The shared grief quickly creates a bond between Franky and the depressed Florence. They hang out together more and more, becoming more and more intimate with each other, both physically and spiritually. And they even commit something together that’s best translated as a violent crime, and then go into hiding along with a former foster mom from Florence. Nice and intimate. But two psychological traumas rarely go together for long. At some point, Franky begins to be too clingy for Florence’s liking, and Florence begins to be repulsed by him.
silver mist It’s not an easy movie, not a melodramatic plot told in a straight line, but a collection of atmospheric skits where you mostly engage with two characters who may not be at all approachable. And that demands something from the viewer. You have to invest yourself to get to this story. If you’re open to that, you’ll be rewarded twice over, because in the end there’s a lot to love about Franky and Florence.
Director Polak seems to give her star, Vicky Knight, a lot of freedom to give the character her own interpretation. And of course, Vicky and Franky are a part of each other. But someone has to dare to put that much out there in a movie role, while good acting can also require some healthy distance; Knight must dare to look at herself and form an idea about it if she wants to channel herself into a fictional character.
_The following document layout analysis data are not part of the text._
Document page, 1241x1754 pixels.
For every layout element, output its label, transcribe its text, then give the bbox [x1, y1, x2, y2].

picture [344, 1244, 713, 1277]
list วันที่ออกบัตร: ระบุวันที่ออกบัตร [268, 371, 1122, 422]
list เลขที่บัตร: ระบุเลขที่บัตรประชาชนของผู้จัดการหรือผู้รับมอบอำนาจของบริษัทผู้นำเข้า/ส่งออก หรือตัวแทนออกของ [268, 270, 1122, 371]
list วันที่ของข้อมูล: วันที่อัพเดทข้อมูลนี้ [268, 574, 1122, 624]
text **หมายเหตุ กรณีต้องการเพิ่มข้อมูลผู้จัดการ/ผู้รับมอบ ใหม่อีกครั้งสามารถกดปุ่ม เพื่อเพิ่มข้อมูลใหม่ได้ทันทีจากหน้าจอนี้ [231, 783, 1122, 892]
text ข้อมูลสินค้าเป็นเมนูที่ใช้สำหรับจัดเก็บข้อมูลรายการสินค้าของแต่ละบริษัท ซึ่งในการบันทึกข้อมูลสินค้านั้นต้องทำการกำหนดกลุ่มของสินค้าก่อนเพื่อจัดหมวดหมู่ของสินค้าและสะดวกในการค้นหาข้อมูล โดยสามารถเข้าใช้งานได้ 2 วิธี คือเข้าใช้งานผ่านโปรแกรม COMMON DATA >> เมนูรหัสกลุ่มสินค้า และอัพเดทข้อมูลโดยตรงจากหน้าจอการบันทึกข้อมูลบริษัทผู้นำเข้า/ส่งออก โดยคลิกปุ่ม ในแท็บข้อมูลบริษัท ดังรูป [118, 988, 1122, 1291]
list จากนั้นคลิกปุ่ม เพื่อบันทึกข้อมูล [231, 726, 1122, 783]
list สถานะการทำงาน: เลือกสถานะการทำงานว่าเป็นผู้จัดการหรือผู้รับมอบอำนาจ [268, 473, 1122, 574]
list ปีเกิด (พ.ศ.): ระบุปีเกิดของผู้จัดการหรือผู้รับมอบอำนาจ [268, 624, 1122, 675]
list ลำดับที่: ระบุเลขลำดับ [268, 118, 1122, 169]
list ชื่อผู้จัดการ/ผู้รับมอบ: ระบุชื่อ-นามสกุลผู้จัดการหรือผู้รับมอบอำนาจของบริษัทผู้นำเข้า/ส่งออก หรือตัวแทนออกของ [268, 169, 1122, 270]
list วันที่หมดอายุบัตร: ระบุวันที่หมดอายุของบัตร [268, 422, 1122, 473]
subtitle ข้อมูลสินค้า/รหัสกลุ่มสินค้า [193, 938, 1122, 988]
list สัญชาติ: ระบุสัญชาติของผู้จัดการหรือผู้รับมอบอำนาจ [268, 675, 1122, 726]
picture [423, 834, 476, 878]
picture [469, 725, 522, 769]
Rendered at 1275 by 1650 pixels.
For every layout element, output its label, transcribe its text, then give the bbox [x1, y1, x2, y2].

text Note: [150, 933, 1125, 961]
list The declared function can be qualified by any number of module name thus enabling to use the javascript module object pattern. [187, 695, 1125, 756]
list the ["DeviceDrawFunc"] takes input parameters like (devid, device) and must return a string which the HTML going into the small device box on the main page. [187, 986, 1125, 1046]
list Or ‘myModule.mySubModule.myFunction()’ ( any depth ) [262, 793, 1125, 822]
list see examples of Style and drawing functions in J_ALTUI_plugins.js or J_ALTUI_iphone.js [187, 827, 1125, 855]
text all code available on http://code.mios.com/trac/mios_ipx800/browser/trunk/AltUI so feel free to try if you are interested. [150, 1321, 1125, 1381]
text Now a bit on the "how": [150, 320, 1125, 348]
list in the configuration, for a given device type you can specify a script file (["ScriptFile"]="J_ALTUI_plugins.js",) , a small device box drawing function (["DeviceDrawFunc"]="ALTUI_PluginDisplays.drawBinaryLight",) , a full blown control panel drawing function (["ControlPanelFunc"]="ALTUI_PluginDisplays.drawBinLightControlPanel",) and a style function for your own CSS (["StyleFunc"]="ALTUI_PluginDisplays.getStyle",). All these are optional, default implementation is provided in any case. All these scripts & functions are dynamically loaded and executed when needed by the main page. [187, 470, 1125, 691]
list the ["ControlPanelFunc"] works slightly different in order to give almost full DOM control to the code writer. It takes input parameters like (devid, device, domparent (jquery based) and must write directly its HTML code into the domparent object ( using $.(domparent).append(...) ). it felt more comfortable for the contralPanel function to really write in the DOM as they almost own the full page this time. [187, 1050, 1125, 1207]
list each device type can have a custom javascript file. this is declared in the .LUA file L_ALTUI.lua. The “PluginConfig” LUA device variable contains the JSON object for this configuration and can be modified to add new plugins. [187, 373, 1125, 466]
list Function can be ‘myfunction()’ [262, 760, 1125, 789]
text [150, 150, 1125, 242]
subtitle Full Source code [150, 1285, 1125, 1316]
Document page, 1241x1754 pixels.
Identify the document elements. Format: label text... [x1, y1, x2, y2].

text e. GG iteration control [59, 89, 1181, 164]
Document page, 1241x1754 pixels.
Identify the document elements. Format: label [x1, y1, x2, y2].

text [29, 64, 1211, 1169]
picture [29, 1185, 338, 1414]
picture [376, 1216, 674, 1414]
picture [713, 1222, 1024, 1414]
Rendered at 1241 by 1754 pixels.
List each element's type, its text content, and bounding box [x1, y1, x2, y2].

And in the case of Esmé Creed-Miles, who plays Florence, it’s sometimes hard not to see a younger version of her mother, actress Samantha Morton, in her looks. How unfair is that to her. Fortunately, she also displays an equally idiosyncratic acting talent, with which she is able to detach herself from the family association. Because in her hands, Florence is damaged, suicidal and raw, but at the same time an impulsive hedonist with a soft and sweet side.
But in the end it is also the characters that come to the surface and bring things to life. Also small roles as Florence’s adoptive mother, Alice, and Franky’s mother and younger sister. Something Polak also shows a keen eye on is the English underclass. silver mist it shows the working-class slums of Dagenham in an entirely appropriate social realist style. Complemented by his own penchant for gritty and abrasive visual poetry. This is taken from life.